Hacker News new | ask | show | jobs
by _Nat_ 986 days ago
> Wouldn’t something like isMale*P(male=.66) work fine?

It doesn't think like that.

If it did, they could've just done `P(hasFiveFingersPerHand)=0.99999`.

But it doesn't even necessarily draw what you ask it to. Instead, it generally adopts a set of de-noising transforms that it's been trained to believe would tend to lead to what the prompt sounds like.. then whatever those transforms produce would, hopefully, be sorta like what was requested.

1 comments

Custom loss functions absolutely work and work basically the way described above.

https://colab.research.google.com/drive/1dlgggNa5Mz8sEAGU0wF...

You can see them define a custom color loss and apply it simultaneously with the regular diffusion loss. I've actually expanded this notebook to allow regional specification of the custom loss.

It's quite difficult to define a function that detects if an individual has 5 fingers or not. That's the real issue.

The comment I'd responded to seemed to have thought that StableDiffusion picked what the sex of a person would be according to some internal odds that could be modified.

My point was that it doesn't actually think like that. For example, prompting StableDiffusion for a picture of a doctor doesn't necessarily get it to draw a human at all, much less a doctor of a pre-determined sex; instead, StableDiffusion de-noises the image until the result emerges, where that result would (ideally) contain a doctor of whatever sex it happened to come up with.

That said, you're right that we can add more code to try to guide things.

We could even just brute-force it by just re-generating images over-and-over, or tweaking them after generation, until they match exactly what we wanted. (Realistically, something like branch-and-bound would probably be preferred to blindly guess-and-check-ing.)

My point was more that you can add these guardrails without having to keep track of what the model had previously generated.

And I think if you used a perfectly balanced dataset for training, you’d get these guardrails for free because the right probabilities would be baked into the model’s weights.

Yeah, the idea to use random-selection instead of keeping track of generation-history seems reasonable.
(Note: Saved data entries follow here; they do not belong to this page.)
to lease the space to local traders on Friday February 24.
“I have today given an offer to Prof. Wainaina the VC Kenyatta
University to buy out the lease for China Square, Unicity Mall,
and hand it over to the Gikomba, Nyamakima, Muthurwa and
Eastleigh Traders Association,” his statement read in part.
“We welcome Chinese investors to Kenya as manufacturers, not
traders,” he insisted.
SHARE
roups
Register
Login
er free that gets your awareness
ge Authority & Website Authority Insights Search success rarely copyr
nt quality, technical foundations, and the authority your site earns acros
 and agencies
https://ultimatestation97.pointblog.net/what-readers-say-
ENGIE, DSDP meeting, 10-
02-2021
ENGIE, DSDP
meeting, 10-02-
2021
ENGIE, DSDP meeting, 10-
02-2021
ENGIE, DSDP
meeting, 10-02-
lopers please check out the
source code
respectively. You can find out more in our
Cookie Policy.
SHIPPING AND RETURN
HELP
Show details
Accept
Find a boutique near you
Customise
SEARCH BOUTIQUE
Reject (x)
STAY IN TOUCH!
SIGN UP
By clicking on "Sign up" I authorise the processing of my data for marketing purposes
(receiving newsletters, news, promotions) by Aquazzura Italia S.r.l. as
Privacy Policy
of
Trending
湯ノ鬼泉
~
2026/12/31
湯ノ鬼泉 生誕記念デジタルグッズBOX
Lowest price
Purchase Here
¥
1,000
The idea of guardrails from perfect-balancing seems less obvious to me.

For example, say someone wants to generate a "US President" -- what would the ideal range of outputs be?
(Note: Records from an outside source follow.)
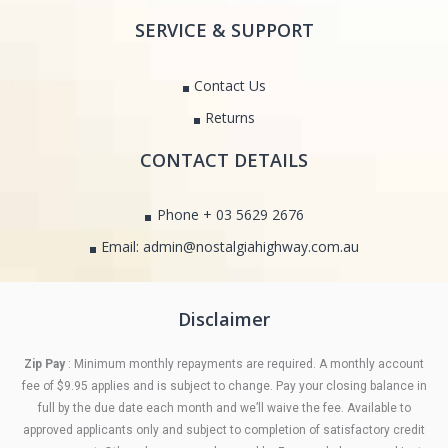
SERVICE & SUPPORT
Contact Us
Returns
CONTACT DETAILS
Phone + 03 5629 2676
Email: admin@nostalgiahighway.com.au
Disclaimer
Zip Pay
: Minimum monthly repayments are required. A monthly account
fee of $9.95 applies and is subject to change. Pay your closing balance in
full by the due date each month and we’ll waive the fee. Available to
approved applicants only and subject to completion of satisfactory credit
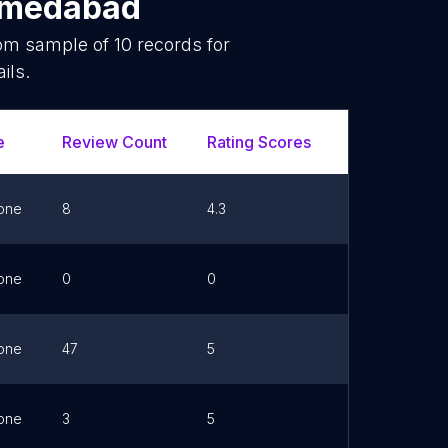
medabad
dom sample of
10
records for
ils.
e
Review Count
Rating Scores
Url
F
one
8
4.3
Link
one
0
0
Link
one
47
5
Link
one
3
5
Link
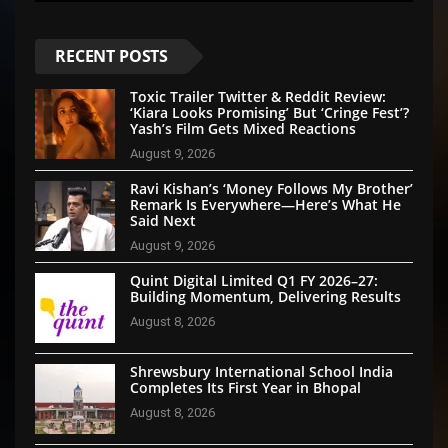
RECENT POSTS
Toxic Trailer Twitter & Reddit Review:
‘Kiara Looks Promising’ But ‘Cringe Fest’?
Yash’s Film Gets Mixed Reactions
August 9, 2026
Ravi Kishan’s ‘Money Follows My Brother’
Remark Is Everywhere—Here’s What He
Said Next
August 9, 2026
Quint Digital Limited Q1 FY 2026–27:
Building Momentum, Delivering Results
August 8, 2026
Shrewsbury International School India
Completes Its First Year in Bhopal
August 8, 2026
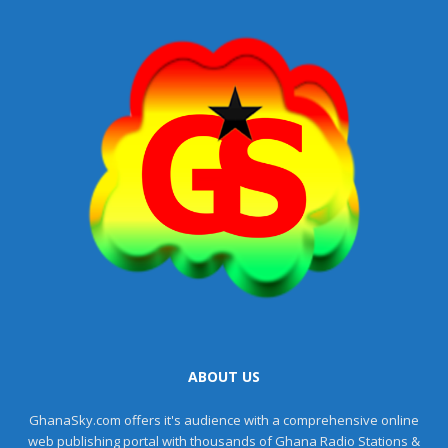
ABOUT US
GhanaSky.com offers it's audience with a comprehensive online
web publishing portal with thousands of Ghana Radio Stations &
The article checked for just two things: sex (male or female) and skin-tone (I, II, III, IV, V, or VI). To date, all US Presidents have been male, and they were probably mostly skin-tones I or II (not bothering to check), except for Obama who was probably.. like IV or something (still not bothering to check).

So if we run StableDiffusion for a "US President", what would a "perfectly balanced" output look like? Should there be any women? What about the skin-tone distribution?

Also, Obama was a 2-term President, so.. if his skin-tone should somehow affect the distribution, should it have a stronger effect because he was in office for longer than average? Or should all US Presidents have the same effect regardless of their time in office? And either way, why?